[Extract]:
────────
While the above primarily rely on optimizing against a 2D text-image model and do not utilize 3D data, alternative methods for conditional 3D object generation incorporate 3D data, sometimes in conjunction with text labels. [72] leverages paired text-3D data to generate models in a joint representation space. [35] employs a flow-based model to generate 3D latent representations, and find some text-to-3D capabilities when conditioning their model on CLIP embeddings. [73] and [74] employ a VQ-VAE with an autoregressive prior to sample 3D shapes conditioned on text labels. SDFusion [31] utilizes an encoder-decoder structure to compress 3D shapes into a compact latent representation, which is then used to train a diffusion model for text-to-3D generation. While many of these works demonstrate promising early results, they tend to be limited to simple prompts or a narrow set of object categories due to the limited availability of 3D training data. Point-E [47] solves this problem by building a large-scale text 3D dataset. However, the datasets are not open source.

Alternatively, some methods  [76; 47]use a pre-trained text-to-image model to condition their 3D object generation procedure with images. However, since most datasets lack image data, researchers are left with the task of rendering each dataset individually, which is a time-consuming and resource-intensive process. In addition to text-conditioning, existing methods also employ image-conditioning as an alternative approach. However, they face similar challenges as mentioned above.

2.2 3D Object Datasets

Many widely-used 3D datasets prefer to collect synthetic CAD models from online repositories [48; 49; 50; 51; 34]. Shapenet[48] stands out as the prevalent dataset. It covers 55 common object categories with about 51,300 unique 3D models. Every object in this dataset is precisely rendered as a 3D mesh, thereby imparting meticulous geometric information. Moreover, a "name" field supplements each 3D model, carrying rich metadata associated with it. Objaverse [34] is an extensive dataset comprising over 800K 3D models accompanied by descriptive captions, tags, and animations. It surpasses existing 3D repositories in terms of its scale, the number of categories, and the visual variety of instances within each category. However, the majority of objects lack appropriate text information. Each object in the dataset is represented in GLB format, posing a challenge for users in directly leveraging the 3D data. Another line of works [52; 53; 54; 54; 55; 56; 57; 59; 60; 62; 61] advocate real 3D objects in limited scale. MVImgNet [60] is a recent medium-sized dataset of multi-view images, which is highly convenient to gain by shooting videos of real-world objects in human daily life. It contains 6.5 million frames from 219,188 videos crossing objects from 238 classes, with rich annotations of object masks, camera parameters, and point clouds.

As previously discussed, the current state of 3D object generation techniques is hindered by various factors that limit their quality. These factors include deficiencies in text quality, limited availability of 2D-rendered data, and dataset scale. Apart from the dataset scale, these limitations manifest in two ways. Firstly, available text information is often imprecise and lacking in detail, providing only broad categories or incomplete descriptions that have limited correlation with actual models. Additionally, existing datasets typically lack the essential data formats required for 3D object generation tasks, such as multi-view 2D rendered images, 3D point clouds, and multi-view meshes. For example, Shapenet [48] only provides raw meshes, while Objaverse [34] exclusively offers raw 3D models in GLB format.
────────
[Information shown]:
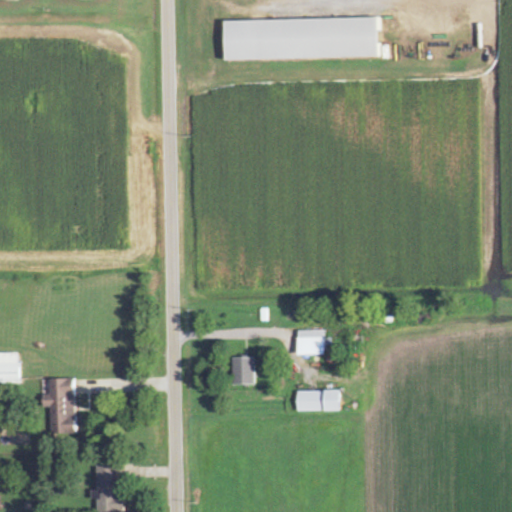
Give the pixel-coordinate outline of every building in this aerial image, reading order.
[(223,61),(379,57),(378,30),(381,30),(381,18),(222,22),(223,61)] [(323,356),(324,346),(332,346),(332,338),(324,338),(324,331),(297,331),(296,355),(323,356)] [(19,353),(0,353),(0,384),(19,384),(19,353)] [(232,358),(233,385),(255,385),(254,358),(232,358)] [(50,380),(51,395),(42,396),(43,408),(54,408),(55,436),(76,435),(74,380),(50,380)] [(296,392),(296,412),(339,411),(339,391),(296,392)] [(96,465),(96,501),(97,501),(97,511),(121,511),(120,465),(96,465)]
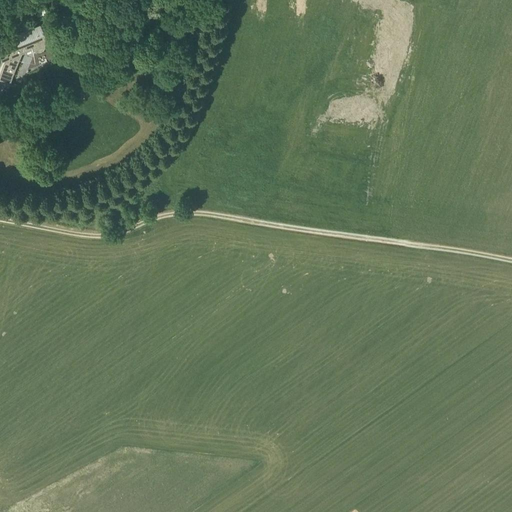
────────
[Task]: Continue the passage about 3D object generation methods and 3D datasets, starting right after its final sentence.

[Answer for this exercise]:
3 The UniG3D Dataset

Table 1: The statistical information of the four representations in two UniG3D datasets.
Dataset Mesh PCL Image Text
UniG3D-Shapenet 500K 50K 1 million 50K
UniG3D-Objaverse 5 million 500K 10 million 500K

In this section, we describe the data transformation process of UniG3D. The raw 3D data and related text information are gathered from two 3D datasets, specifically chosen among various datasets based on their scale and significance. The first dataset is Shapenet [48], a classic dataset that has around 50K+ 3D objects with 55 annotated categories. The second one is Objaverse [34], the large-scale 3D dataset. It has approximately 800K 3D objects, but the category of most objects is unknown. We describe the transformation pipeline of different representations in more detail in the following. As shown in Fig.1, we convert each 3D model to four representations, which are mesh, image, point cloud, and rich text information.

3.1 The Construction of Quadruples

As illustrated in Fig. 1, we present the unified data transformation pipeline employed in our dataset. This pipeline encompasses the transformation of raw 3D data and raw text information into a unified representation, quadruple. The pipeline begins by leveraging a powerful 3D model rendering engine, which enables the generation of multiple 2D and 3D representations from the raw data. Furthermore, our pipeline incorporates the utilization of state-of-the-art multi-modal models to generate high-quality textual information. By employing these models, we extract meaningful and descriptive text features from the 3D representations. This process ensures that our dataset includes comprehensive and accurate textual information that complements the visual aspects of the objects.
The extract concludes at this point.